The two eldest daughters, aged two and twenty and twenty respectively, could not help but share a look heavenward. Though Elizabeth reflected that her mother was not incorrect about their positions, that of having no eligible men nearby who were both looking for a wife and interested in a woman of little dowry, her method of expressing herself opened the door to Mr. Bennet’s teasing.

“Oh, fiddlesticks!” exclaimed Mrs. Bennet into the sudden burst of giggling at Lydia’s words, in which her elder sister Kitty joined. “Lydia has many years yet to find a husband. Yet if we do not do something and soon, Jane’s beauty shall fade, and Lizzy will not be far behind.”

“These trials are, we read, sent to test us,” said Mary, the Bennets’ middle daughter who was fond of the sound of moralistic quotes falling from her lips. “Good things come to all those who wait.”

“Yet we are also told that faith without works is dead,” said Elizabeth, waggling her eyebrows at her younger sister.

“That is exactly it,” said Mrs. Bennet, nodding to Elizabeth. “I have spent much time thinking on this subject, Mr. Bennet, and I have determined what we must do.”

“Oh?” asked Mr. Bennet, setting his fork and knife down on the table and leaning back in his chair. Again, the entire family understood this response, for Mr. Bennet expected that his wife would amuse him. “Tell me, my dear, what you have cooked up. It cannot be the men of the neighborhood, for to my certain knowledge there are few who would suit that are looking for wives.”

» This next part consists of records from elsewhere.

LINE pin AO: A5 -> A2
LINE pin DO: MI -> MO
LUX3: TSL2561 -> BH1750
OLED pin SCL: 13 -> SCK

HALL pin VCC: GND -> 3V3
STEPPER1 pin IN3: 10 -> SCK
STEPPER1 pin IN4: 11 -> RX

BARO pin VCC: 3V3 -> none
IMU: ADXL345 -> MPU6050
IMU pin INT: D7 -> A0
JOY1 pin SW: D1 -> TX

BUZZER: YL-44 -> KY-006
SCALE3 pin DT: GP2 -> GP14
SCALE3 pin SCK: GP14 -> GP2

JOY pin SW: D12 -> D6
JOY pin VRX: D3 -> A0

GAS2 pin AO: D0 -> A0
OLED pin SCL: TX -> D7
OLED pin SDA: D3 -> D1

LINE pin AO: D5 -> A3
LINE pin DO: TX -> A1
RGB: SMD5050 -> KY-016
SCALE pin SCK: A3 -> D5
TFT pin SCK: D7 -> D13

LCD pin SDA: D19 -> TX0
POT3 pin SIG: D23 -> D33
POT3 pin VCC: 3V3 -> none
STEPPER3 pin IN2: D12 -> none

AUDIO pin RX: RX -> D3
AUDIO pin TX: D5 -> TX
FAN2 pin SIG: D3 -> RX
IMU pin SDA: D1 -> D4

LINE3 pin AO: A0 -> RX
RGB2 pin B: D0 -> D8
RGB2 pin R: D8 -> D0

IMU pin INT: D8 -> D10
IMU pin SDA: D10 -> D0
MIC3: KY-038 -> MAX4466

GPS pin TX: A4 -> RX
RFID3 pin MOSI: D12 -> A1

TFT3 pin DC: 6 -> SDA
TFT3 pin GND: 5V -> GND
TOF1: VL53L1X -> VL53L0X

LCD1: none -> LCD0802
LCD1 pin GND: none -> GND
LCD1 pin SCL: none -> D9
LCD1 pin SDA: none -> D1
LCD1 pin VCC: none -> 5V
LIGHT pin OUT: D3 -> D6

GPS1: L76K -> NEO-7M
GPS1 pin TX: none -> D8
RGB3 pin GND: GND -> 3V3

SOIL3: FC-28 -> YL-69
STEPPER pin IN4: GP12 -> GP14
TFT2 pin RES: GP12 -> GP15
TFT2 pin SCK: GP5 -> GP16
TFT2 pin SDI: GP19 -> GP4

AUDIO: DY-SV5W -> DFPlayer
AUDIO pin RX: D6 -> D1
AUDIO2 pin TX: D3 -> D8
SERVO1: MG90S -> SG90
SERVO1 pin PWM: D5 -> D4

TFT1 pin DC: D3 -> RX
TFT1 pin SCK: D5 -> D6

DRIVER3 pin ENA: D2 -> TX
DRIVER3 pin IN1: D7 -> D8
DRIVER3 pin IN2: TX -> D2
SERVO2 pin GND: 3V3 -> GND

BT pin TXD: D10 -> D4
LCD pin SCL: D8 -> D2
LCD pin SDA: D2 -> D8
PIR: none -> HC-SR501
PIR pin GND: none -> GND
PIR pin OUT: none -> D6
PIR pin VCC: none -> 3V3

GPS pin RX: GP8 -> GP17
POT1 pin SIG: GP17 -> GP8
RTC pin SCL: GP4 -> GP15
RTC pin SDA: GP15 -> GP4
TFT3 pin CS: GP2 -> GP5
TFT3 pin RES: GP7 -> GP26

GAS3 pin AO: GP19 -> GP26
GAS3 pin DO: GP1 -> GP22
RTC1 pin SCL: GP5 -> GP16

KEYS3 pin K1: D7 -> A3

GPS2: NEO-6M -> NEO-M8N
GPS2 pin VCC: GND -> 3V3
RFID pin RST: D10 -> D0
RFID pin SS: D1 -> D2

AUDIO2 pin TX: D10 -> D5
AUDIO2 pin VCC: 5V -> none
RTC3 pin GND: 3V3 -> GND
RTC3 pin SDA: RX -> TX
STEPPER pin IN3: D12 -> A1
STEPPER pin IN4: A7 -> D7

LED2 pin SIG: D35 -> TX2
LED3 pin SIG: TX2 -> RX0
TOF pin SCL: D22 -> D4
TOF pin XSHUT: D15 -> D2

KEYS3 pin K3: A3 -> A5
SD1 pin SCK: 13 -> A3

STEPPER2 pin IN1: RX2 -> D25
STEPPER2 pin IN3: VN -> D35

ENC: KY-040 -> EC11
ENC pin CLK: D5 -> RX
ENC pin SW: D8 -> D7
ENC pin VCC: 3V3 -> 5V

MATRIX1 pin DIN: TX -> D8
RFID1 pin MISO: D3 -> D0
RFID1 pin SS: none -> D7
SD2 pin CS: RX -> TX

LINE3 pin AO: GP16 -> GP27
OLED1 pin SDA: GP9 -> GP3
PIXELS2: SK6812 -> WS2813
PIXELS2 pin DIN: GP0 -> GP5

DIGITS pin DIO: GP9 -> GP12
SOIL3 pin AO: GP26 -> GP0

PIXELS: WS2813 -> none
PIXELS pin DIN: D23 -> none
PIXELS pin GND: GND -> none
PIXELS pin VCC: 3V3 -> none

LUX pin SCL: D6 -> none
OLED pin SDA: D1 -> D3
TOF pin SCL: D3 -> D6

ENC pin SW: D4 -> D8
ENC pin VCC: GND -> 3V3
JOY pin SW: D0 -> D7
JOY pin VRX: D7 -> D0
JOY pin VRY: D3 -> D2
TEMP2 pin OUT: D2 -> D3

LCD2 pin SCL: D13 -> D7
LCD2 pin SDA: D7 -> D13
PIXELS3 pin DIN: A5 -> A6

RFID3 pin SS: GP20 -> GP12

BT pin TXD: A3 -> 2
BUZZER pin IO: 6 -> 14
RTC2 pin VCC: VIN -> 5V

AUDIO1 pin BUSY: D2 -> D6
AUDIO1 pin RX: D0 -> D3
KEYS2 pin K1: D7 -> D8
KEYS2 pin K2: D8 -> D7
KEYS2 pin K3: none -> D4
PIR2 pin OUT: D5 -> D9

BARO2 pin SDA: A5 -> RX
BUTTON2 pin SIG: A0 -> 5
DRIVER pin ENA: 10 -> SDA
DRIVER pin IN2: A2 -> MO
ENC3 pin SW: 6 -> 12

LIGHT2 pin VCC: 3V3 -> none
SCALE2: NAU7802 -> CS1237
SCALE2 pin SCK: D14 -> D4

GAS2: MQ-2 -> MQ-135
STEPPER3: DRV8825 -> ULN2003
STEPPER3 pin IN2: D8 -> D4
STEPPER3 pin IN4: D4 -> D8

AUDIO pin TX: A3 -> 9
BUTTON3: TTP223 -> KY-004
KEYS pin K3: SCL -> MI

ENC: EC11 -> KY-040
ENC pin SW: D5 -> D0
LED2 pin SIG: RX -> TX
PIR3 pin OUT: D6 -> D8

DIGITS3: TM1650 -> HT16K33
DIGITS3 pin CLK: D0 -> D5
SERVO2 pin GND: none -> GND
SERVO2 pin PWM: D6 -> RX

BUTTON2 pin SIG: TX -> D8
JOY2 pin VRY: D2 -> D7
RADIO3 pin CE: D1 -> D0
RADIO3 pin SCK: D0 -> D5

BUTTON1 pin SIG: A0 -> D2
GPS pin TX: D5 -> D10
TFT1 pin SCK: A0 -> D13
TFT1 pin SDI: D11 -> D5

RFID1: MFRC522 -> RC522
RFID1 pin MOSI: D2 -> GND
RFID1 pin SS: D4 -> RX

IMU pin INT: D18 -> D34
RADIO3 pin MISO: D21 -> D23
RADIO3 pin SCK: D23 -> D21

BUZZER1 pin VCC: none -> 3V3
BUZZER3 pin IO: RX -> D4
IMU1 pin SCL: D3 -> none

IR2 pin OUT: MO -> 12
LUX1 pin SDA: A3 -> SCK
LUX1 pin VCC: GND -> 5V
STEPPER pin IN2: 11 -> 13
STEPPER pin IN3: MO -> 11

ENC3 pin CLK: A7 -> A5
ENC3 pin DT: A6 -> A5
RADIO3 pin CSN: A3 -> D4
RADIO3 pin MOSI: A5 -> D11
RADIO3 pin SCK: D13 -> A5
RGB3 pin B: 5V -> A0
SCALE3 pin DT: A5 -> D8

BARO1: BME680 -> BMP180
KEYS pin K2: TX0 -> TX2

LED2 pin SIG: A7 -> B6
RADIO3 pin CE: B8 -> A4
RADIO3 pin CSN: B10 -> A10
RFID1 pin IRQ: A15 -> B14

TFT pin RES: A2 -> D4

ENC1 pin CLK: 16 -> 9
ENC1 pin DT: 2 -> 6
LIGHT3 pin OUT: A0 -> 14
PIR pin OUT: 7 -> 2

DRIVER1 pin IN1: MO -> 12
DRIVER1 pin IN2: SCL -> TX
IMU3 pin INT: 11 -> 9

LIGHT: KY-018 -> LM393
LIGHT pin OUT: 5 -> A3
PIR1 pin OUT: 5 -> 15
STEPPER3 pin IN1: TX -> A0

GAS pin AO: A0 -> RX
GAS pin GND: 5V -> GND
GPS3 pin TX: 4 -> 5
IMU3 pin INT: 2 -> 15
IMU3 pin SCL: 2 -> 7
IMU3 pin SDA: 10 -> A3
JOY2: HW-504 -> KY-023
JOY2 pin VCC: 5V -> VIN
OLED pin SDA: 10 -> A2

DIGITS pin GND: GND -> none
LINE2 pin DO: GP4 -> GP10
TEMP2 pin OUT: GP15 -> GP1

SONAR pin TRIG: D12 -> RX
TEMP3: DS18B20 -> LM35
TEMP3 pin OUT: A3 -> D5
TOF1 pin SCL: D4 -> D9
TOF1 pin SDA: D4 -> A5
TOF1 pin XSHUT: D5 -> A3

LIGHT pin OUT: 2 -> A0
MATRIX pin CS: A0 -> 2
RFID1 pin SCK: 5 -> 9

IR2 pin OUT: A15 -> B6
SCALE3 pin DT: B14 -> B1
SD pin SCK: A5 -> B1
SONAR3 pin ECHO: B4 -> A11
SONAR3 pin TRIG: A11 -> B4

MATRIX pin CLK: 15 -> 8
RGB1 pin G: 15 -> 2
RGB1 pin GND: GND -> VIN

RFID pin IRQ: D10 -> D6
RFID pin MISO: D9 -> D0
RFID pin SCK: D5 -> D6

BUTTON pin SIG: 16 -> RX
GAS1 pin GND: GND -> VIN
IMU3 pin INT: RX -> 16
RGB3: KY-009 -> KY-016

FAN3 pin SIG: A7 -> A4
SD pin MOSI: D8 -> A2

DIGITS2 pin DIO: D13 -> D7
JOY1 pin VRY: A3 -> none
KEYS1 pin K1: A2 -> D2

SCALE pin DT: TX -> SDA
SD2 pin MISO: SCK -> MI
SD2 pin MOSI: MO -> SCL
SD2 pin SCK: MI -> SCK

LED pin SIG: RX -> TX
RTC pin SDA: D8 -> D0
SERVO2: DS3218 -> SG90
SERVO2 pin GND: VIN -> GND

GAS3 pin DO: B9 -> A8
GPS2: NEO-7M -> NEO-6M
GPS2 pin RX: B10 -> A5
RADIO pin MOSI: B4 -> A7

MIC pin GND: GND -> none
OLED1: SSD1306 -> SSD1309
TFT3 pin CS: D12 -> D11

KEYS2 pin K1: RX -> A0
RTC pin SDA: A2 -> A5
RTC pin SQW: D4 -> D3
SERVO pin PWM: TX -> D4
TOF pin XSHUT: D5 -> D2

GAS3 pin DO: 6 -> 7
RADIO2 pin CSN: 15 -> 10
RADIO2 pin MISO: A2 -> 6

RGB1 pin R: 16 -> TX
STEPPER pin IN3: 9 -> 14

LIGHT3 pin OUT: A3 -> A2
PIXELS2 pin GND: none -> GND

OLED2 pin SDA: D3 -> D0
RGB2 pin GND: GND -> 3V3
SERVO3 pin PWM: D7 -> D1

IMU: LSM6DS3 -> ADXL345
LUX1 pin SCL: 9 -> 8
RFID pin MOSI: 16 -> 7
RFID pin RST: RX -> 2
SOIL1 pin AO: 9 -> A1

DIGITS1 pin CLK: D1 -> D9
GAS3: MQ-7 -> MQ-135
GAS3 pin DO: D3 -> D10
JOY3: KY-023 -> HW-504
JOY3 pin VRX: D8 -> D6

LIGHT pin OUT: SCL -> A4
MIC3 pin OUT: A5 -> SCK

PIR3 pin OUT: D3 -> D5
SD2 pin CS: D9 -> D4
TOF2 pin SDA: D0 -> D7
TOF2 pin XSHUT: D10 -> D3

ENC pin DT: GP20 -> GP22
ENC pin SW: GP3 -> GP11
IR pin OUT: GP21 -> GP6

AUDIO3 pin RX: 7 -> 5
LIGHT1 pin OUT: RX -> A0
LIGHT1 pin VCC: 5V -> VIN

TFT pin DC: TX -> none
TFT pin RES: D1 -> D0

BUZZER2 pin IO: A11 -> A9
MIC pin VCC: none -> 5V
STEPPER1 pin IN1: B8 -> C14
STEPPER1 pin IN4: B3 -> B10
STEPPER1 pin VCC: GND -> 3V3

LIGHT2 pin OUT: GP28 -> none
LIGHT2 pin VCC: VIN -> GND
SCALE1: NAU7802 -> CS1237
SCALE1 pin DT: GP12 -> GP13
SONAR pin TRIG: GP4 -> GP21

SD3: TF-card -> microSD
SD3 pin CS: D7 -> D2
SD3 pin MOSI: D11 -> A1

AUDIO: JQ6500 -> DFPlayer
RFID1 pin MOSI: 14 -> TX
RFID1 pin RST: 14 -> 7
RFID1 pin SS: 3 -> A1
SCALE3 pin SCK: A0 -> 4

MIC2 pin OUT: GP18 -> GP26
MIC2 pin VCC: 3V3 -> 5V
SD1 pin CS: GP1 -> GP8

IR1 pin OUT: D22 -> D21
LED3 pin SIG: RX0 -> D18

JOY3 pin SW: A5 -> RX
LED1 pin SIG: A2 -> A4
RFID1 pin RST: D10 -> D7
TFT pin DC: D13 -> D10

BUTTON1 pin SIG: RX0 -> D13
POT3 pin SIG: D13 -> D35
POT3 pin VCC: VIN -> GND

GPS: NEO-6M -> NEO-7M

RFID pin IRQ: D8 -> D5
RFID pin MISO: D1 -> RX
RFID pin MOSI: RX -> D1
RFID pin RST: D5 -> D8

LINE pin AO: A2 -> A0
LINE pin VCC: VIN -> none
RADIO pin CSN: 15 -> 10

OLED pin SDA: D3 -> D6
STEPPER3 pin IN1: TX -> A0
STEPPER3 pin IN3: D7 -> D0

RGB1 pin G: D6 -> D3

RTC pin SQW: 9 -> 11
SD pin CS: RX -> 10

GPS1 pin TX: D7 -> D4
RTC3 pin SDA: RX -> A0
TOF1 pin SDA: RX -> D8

“What of the officers?” asked Kitty, though her giggling ruined any suggestion that her question was serious.

“I should love to marry an officer! Perhaps Denny or Sanderson would do!”

That Lydia should suggest marriage to an officer of the local regiment was of no surprise to her family. Since those fine fellows had arrived at their winter quarters in Meryton, the nearby market town the previous autumn, little had passed Lydia’s lips that did not concern the officers in some fashion. Their antics in the months since had convinced Elizabeth that they strayed perilously close to the line of ruining the entire family and making it impossible for any of them to marry. If only Elizabeth could convince her mother of the need to restrain their wild tendencies.

“That is nonsensical, even for you, Lydia,” said Mr. Bennet, though his sense of the absurd could not but fuel his mirth. “Officers in the militia are not paid enough to support themselves let alone a wife. Every man among them is supported by his family or he would be unable survive.”

“That is enough, Lydia!” exclaimed Mrs. Bennet, aiming a gimlet eye at her youngest progeny. “When you have heard what I have to say on the subject, you will agree with me that we cannot contemplate the officers as husbands.”

“Yet you have not shared this wisdom with the family,” observed Mr. Bennet. “Please, Mrs. Bennet, let us all understand your boundless wisdom. How do you mean to find husbands for our girls?”

“Why, that is simple, Mr. Bennet,” said his wife. “As there are no eligible men in Hertfordshire, we must go to where there are men looking for wives. Therefore, we must go to town and attend the season.”